Le poids des mots

« Génocide ». Quand la présidente de l’Enquête nationale sur les femmes et les filles autochtones disparues et assassinées (ENFFADA), Marion Buller, a usé de ce mot lundi devant les personnes venues assister au dévoilement du rapport final de la commission, beaucoup des Autochtones présents n’ont pu retenir leurs cris d’approbation. Mais si, à leurs yeux, ce mot lourd de sens est le seul capable de traduire leurs souffrances, le monde y attache une définition bien différente.

En 2015, la Commission de vérité et réconciliation (CVR), qui a enquêté sur le drame des pensionnats autochtones, avait parlé de « génocide culturel » et peu de gens avaient contesté sa conclusion, sa démonstration étant trop éloquente. La CVR avait hésité à aller plus loin. Elle n’est pas la seule. Hier, aucun politicien n’a osé reprendre le terme de Mme Buller à la période des questions.

 

Mais voilà, un débat sévit au Canada autour du recours au terme « génocide » pour décrire le traitement historique des Autochtones. Ceux qui, comme l’ENFFADA, croient le terme approprié, se réfèrent à la définition qu’en donnait Raphael Lemkin, le premier universitaire à utiliser le terme en 1933. Selon lui, un génocide n’était pas nécessairement synonyme de destruction physique d’une nation, mais pouvait être un ensemble de politiques visant sa désintégration en s’attaquant à ses institutions, à sa culture, à son économie et ainsi de suite. Pour justifier d’adopter cette vision, la commission cite la Loi sur les Indiens, les pensionnats autochtones, le placement forcé des enfants, la stérilisation forcée des femmes autochtones et j’en passe. Mais au lendemain de la Seconde Guerre mondiale, la définition de génocide qui s’est imposée en droit international parle d’actes « commis dans l’intention de détruire, en tout ou en partie, un groupe national, ethnique, racial ou religieux », le tout étant compris comme une destruction physique.

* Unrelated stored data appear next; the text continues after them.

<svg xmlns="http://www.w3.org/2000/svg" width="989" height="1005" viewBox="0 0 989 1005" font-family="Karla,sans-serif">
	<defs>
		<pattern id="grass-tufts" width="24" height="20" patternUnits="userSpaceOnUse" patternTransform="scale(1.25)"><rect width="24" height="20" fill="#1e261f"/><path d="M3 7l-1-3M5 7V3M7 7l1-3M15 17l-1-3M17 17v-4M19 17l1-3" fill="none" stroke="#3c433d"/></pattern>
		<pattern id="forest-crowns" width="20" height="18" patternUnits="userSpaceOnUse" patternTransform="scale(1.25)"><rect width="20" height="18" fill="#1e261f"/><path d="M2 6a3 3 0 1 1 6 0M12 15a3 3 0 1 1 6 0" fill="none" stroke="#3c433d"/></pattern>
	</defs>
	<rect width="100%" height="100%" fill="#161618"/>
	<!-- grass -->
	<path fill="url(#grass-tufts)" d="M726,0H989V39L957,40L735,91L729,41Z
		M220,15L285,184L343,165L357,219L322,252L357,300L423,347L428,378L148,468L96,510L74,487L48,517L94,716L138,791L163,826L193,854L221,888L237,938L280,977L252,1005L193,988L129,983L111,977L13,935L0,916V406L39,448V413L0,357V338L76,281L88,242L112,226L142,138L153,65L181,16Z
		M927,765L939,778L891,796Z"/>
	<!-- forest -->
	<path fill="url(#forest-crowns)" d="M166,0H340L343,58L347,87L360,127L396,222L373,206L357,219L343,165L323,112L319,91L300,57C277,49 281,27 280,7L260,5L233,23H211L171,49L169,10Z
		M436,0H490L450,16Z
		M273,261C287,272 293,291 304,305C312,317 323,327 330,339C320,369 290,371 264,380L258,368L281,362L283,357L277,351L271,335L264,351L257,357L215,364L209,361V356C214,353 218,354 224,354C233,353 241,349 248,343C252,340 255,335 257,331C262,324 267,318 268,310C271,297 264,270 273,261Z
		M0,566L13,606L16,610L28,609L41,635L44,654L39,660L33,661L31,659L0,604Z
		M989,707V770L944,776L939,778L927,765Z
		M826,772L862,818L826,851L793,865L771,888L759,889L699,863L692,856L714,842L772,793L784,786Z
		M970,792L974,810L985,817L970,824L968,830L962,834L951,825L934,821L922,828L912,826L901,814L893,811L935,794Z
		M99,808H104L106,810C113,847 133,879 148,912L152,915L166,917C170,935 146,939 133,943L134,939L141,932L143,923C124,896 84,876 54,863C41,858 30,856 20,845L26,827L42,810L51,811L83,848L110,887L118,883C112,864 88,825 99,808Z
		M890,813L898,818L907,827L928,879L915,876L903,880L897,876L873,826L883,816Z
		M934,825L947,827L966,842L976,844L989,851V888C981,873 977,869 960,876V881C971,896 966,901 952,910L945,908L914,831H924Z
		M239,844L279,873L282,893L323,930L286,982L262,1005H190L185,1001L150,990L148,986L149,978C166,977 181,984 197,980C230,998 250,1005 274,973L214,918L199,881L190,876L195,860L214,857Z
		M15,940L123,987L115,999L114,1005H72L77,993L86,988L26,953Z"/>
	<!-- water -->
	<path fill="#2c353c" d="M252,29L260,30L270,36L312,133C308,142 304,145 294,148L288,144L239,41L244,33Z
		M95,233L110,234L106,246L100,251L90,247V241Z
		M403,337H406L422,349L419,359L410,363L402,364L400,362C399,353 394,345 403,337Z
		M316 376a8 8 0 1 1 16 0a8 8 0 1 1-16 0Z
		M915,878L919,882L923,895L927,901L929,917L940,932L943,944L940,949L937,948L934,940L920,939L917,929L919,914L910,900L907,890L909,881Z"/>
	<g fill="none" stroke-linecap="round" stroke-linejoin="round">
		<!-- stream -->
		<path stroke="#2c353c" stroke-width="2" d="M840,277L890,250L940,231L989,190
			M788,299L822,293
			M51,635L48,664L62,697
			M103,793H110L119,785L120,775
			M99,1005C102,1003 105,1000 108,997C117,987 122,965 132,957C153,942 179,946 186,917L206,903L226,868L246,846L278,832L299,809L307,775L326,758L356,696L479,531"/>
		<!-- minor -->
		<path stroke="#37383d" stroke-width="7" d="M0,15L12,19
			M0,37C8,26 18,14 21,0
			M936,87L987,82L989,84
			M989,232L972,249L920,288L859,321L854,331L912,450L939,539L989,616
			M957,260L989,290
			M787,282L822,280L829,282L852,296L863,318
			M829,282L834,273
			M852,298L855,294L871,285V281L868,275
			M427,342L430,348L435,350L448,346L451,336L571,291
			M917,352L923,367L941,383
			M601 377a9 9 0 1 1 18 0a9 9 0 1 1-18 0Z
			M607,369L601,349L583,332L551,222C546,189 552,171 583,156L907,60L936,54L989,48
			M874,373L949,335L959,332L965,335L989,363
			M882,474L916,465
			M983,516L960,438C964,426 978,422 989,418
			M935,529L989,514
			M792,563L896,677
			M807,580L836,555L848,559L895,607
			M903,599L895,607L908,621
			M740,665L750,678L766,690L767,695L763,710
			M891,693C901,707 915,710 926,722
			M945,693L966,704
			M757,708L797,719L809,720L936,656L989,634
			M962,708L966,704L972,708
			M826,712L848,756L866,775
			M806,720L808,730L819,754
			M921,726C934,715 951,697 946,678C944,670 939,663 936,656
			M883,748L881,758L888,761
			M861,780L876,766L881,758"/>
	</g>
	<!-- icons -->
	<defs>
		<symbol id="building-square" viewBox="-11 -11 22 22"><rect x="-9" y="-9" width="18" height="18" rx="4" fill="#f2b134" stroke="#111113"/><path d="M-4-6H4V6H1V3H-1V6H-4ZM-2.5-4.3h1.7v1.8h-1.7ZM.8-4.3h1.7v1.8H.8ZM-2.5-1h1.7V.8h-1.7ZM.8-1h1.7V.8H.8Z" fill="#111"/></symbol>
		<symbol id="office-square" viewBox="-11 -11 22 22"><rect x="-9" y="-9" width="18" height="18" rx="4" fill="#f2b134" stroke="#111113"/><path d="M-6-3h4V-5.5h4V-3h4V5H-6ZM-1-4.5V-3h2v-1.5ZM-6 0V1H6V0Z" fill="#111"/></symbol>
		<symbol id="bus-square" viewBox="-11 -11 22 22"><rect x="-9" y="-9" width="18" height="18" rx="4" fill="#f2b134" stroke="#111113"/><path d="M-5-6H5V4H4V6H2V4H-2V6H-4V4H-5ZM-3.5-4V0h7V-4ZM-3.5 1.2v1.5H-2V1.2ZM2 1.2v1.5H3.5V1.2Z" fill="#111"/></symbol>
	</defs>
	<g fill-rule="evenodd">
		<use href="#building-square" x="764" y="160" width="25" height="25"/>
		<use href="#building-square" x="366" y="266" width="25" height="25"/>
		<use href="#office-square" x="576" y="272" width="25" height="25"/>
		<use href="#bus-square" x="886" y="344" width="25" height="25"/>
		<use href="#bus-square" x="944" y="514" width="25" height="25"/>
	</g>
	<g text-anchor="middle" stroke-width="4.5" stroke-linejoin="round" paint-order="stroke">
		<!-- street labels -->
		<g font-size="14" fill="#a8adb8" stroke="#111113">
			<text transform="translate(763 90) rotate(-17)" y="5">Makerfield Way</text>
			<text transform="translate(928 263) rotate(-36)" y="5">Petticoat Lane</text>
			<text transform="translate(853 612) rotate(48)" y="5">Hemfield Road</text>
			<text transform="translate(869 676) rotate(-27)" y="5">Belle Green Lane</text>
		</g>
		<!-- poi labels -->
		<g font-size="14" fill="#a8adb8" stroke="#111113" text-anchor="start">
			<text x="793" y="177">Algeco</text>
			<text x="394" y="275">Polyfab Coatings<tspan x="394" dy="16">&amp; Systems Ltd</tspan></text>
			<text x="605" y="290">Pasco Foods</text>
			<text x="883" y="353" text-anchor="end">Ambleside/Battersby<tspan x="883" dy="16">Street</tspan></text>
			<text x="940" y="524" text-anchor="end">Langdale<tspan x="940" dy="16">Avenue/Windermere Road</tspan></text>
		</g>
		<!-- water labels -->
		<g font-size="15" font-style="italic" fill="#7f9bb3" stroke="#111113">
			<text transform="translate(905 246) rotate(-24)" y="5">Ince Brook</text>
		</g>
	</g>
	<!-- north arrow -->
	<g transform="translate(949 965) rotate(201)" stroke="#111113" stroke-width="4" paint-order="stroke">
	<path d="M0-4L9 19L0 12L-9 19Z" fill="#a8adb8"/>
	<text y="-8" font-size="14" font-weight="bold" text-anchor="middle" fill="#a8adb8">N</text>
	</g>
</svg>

En usant du terme « génocide », les commissaires ont simplement nommé, disent-ils, ce que leur ont révélé les témoignages des familles et des survivantes depuis 2016. Que cela choque, secoue ou brusque n’émeut pas la commissaire Michele Audette, pour qui il est temps de voir la réalité en face et d’en débattre.

 
 

Cette insistance pose le risque de détourner l’attention du reste du rapport. Il est loin d’être parfait avec ses trop nombreuses recommandations (231), dont certaines se répètent alors que d’autres sont trop générales ou dédoublent le travail fait par d’autres commissions. Beaucoup sont cependant bien ciblées, en particulier en matière de justice, et aucun gouvernement ne pourra les ignorer sans devoir s’expliquer. On y rappelle d’ailleurs une recommandation faite l’an dernier et jugée urgente par l’ENFFADA, soit la mise sur pied d’un groupe national d’enquêteurs indépendants chargés d’examiner et, si nécessaire, de rouvrir les enquêtes des cas non résolus de meurtre ou de disparition de femmes autochtones.

Le rapport complémentaire sur la situation des femmes autochtones du Québec est nettement mieux ficelé, plus concis et précis. Il avait pour but de compléter le rapport principal, le cas québécois étant moins bien documenté et connu dans le reste du pays. Après un rappel historique éclairant et un survol des mesures prises ou envisagées par Québec, il soumet 21 recommandations aux gouvernements québécois et fédéral.

Nombre des remèdes suggérés sont bien connus et inspirés de commissions précédentes, mais trop souvent laissés lettre morte, se désole l’ENFFADA. Ses « appels à la justice » ont donc le mérite de rappeler à l’ordre les gouvernements, et pas seulement le fédéral, les provinces et les municipalités, mais aussi les gouvernements autochtones.

Tout au long de ses travaux, la commission a été secouée par des vents contraires. Bien des familles déploraient que son mandat ne lui permette pas de faire la lumière sur des cas non résolus. D’autres exigeaient qu’en fouillant les causes systémiques de la violence contre les femmes autochtones, elle insiste sur les effets de la colonisation et sa perpétuation au sein des lois et institutions canadiennes.

Ces derniers seront sûrement satisfaits, les autres moins. Malgré tout, cette commission était nécessaire pour maintenir la pression. Mais pour obtenir les résultats concrets espérés, il ne faudrait pas laisser le débat sémantique, utile ou non, provoqué par la commission prendre toute la place.